France, Europe’s largest poultry producer, imposed additional precautions at farms and restricted hunting and bird gathering on Thursday after a severe strain of bird flu virus was found in several neighboring countries in the past few weeks.
No case of H5N8 avian influenza, more commonly called bird flu, has been found in France so far but the virus was found in eight European countries, including Switzerland and Germany, mainly in wild birds but also at farms.

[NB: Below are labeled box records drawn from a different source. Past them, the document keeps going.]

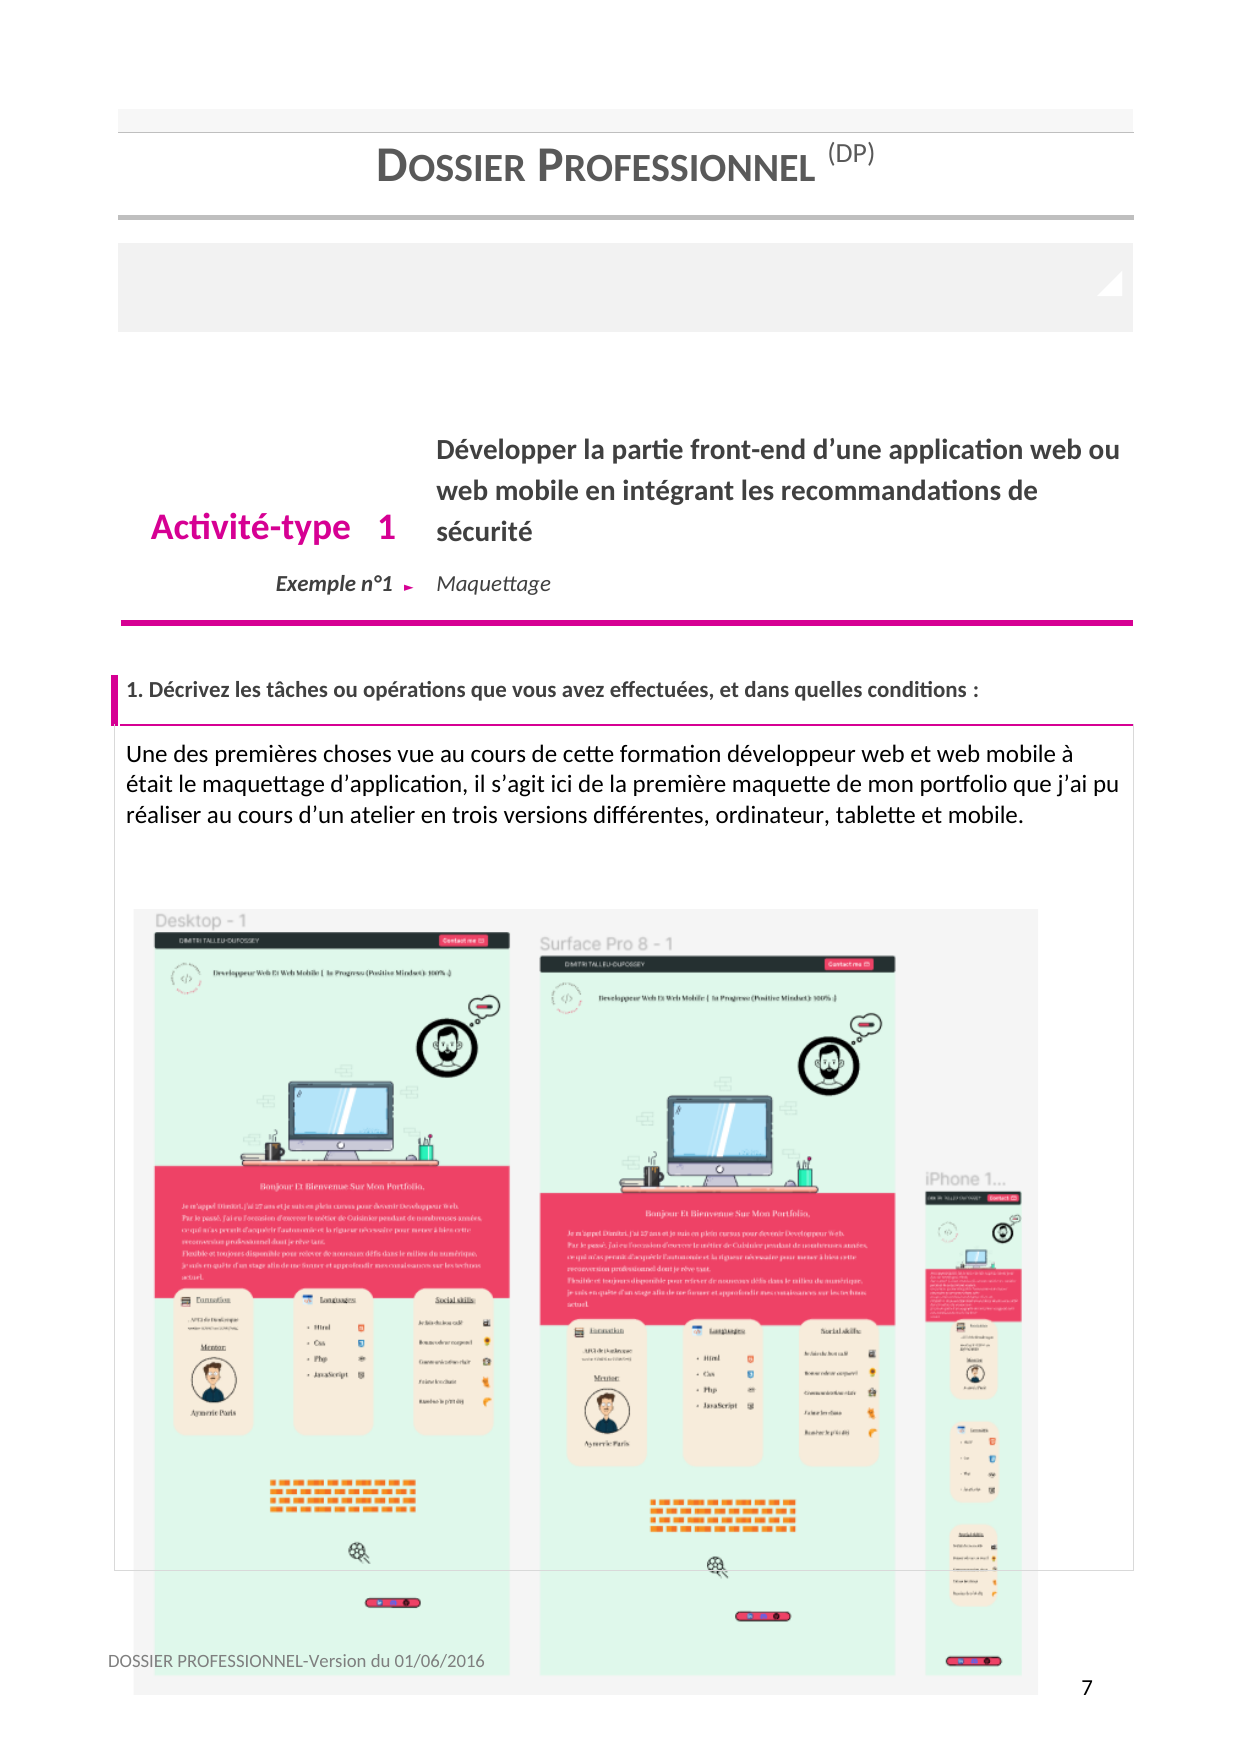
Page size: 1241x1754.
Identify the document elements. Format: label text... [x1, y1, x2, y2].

table_cell Activité-type [115, 431, 366, 569]
table_cell Maquettage [425, 569, 1133, 619]
table_cell Développer la partie front-end d’une application web ou web mobile en intégrant les recommandations de sécurité [425, 431, 1133, 569]
table_cell Exemple n°1 ► [115, 569, 425, 619]
table_cell [115, 620, 425, 675]
table_header [425, 360, 1133, 431]
table_cell 1. Décrivez les tâches ou opérations que vous avez effectuées, et dans quelles conditions : [118, 675, 1133, 723]
table_cell [425, 626, 1133, 675]
table_header [366, 360, 425, 431]
table_header [115, 360, 366, 431]
picture [133, 1571, 1039, 1695]
table_cell Une des premières choses vue au cours de cette formation développeur web et web mobile à était le maquettage d’application, il s’agit ici de la première maquette de mon portfolio que j’ai pu réaliser au cours d’un atelier en trois versions différentes, ordinateur, tablette et mobile. [115, 724, 1133, 1569]
table_cell 1 [366, 431, 425, 569]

“Since recent cases in our European neighbors mainly affect migratory birds, the ministry has raised the level of risk in wetlands that concentrate wildlife and can be stops on the route of migrating birds,” the farm ministry said in a statement.
Poultry farmers located in these “high risk” zones will have to keep poultry flocks indoors or apply safety nets preventing contact with wild birds, it said.
This plan is similar to one set up in March this year when a bird flu crisis forced the ministry to ban all duck and goose production in 17 administrative departments in southwestern France, a major foie gras producing region.
Poultry farmers who may not use confinement or safety nets because they are bound by animal welfare or quality requirements can ask to be exempted if they can prove sufficient biosecurity measures.
France also imposed restrictions for hunters, notably of wild feathered game, in high risk areas. The bird hunting season is in full swing in France.
The world animal health body said more outbreaks of bird flu were likely in the coming weeks in Europe as wild birds believed to transmit the virus migrate southward.
France has the largest poultry flock in the European Union but Poland’s poultry meat output has risen above France’s in 2014 and 2015, EU data showed.